Authored by craig.topper on Dec 26 2018, 11:19 AM.

Details

Summary

As we saw in D56057 when we tried to use this function on X86, it's unsafe. It allows the operand node to have multiple users, but doesn't prevent recursing past the first node when it does have multiple users. This can cause other simplifications earlier in the graph without regard to what bits are needed by the other users of the first node. Ideally all we should do to the first node if it has multiple uses is bypass it when its not needed by the user we started from. Doing any other transformation that SimplifyDemandedBits can do like turning ZEXT/SEXT into AEXT would result in an increase in instructions.

Fortunately, we already have a function that can do just that, GetDemandedBits. It will only make transformations that involve bypassing a node.

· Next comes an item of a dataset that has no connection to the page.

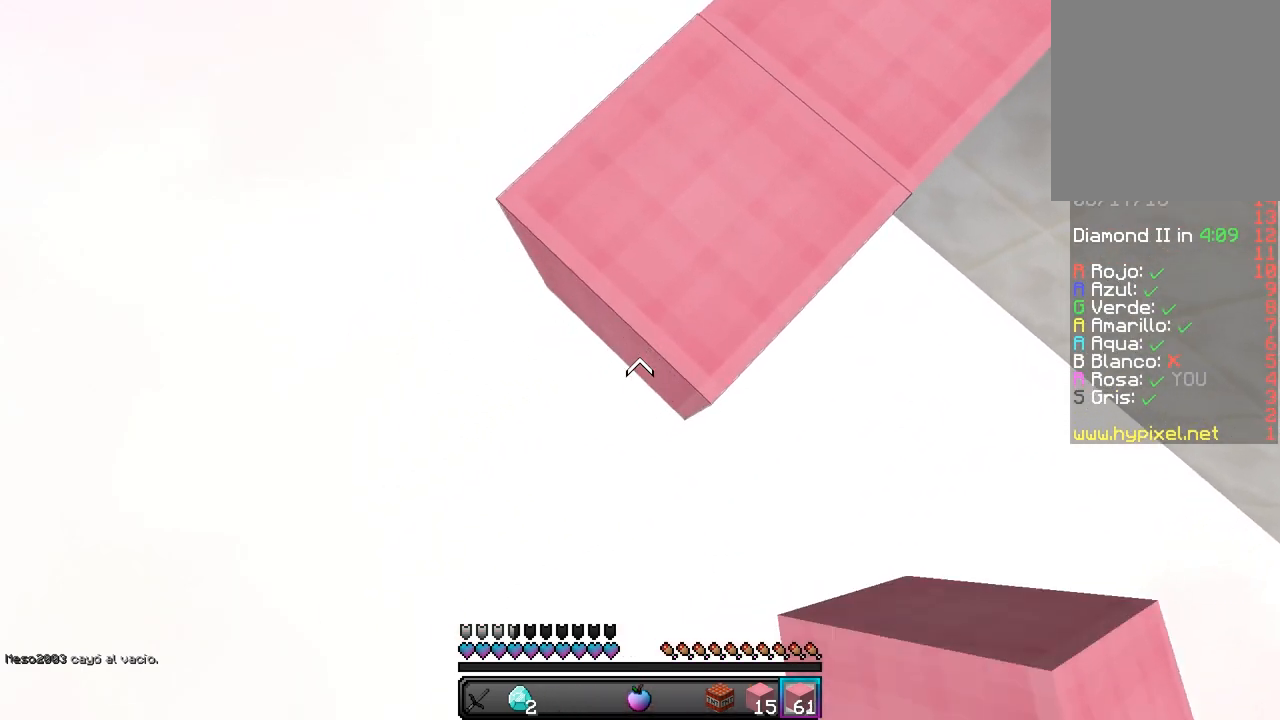
{"keys": ["a", "s"], "mouse": ["right"], "events": []}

This patch changes AMDGPU's simplifyI24, to use a combination of GetDemandedBits to handle the multiple use simpflications. And then uses the regular SimplifyDemandedBits on each operand to handle simplifications allowed when the operand only has a single use. Unfortunately, GetDemandedBits simplifies constants more aggressively than SimplifyDemandedBits. This caused the -7 constant in the changed test to be simplified to remove the upper bits. I had to modify computeKnownBits to account for this by ignoring the upper 8 bits of the input.

Diff Detail

Event Timeline

craig.topper created this revision.Dec 26 2018, 11:19 AM
RKSimon added a subscriber: tstellar.

Adding @tstellar as IIRC he originally added that version of SimplifyDemandedBits

lib/Target/AMDGPU/AMDGPUISelLowering.cpp
2723

Worth putting this after the LHS/RHS so we don't call getOperand more than necessary?

4325

This looks (mostly) like an NFC? Just commit the bits that you can?

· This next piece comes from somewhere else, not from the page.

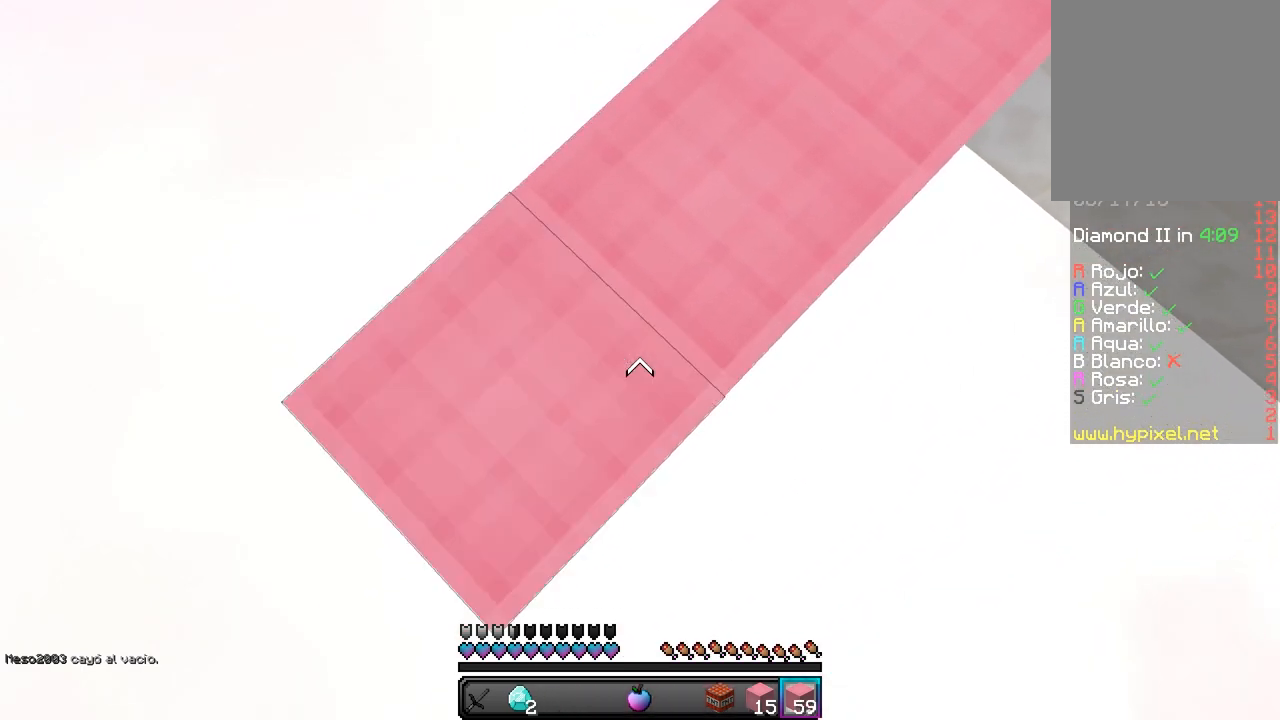
{"keys": ["a", "s"], "mouse": ["right"], "events": []}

craig.topper marked 2 inline comments as done.Dec 26 2018, 2:52 PM
craig.topper added inline comments.
lib/Target/AMDGPU/AMDGPUISelLowering.cpp
2723

Will do

4325

The part I'm most concerned about is that MUL_U24 is now using countMinLeadingZeros. I couldn't figure out why it was using countMinSignBits for both signed and unsigned before

Reduce calls to getOperand

LGTM but we need a AMDGPU guru to check it over as well.

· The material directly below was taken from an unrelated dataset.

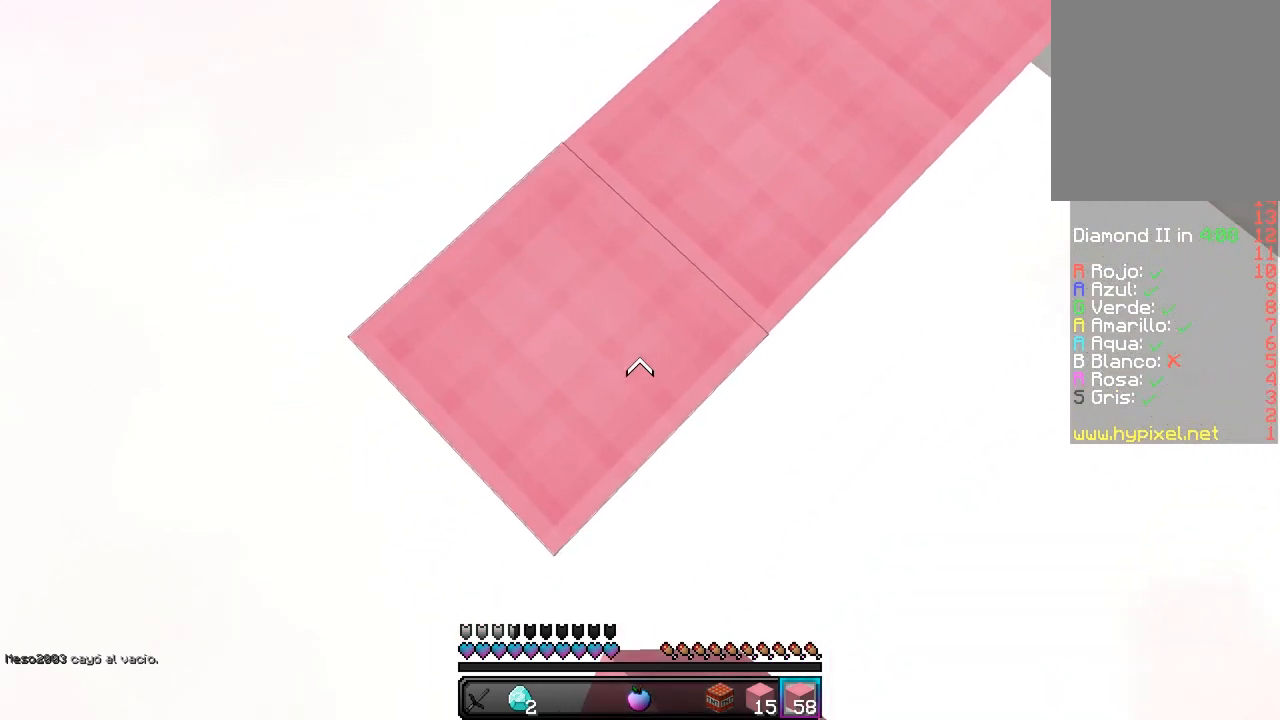
{"keys": ["a", "s"], "mouse": ["right"], "events": []}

Any AMDGPU comments? Else I think Craig can go ahead and commit.

arsenm accepted this revision.Jan 7 2019, 6:03 AM

LGTM. The immediate change is a little worse though, since the -7 is free and 0xfffff9 is not

This revision is now accepted and ready to land.Jan 7 2019, 6:03 AM
arsenm added inline comments.Jan 7 2019, 6:05 AM
lib/Target/AMDGPU/AMDGPUISelLowering.cpp
4325

There's this comment that I've never fully understood:

// We need to use sext even for MUL_U24, because MUL_U24 is used
// for signed multiply of 8 and 16-bit types.
return DAG.getSExtOrTrunc(Mul, DL, VT);

LGTM. The immediate change is a little worse though, since the -7 is free and 0xfffff9 is not

I'm not certain whether we need the constant simplification in GetDemandedBits at all to be honest, but that is a separate issue.

This revision was automatically updated to reflect the committed changes.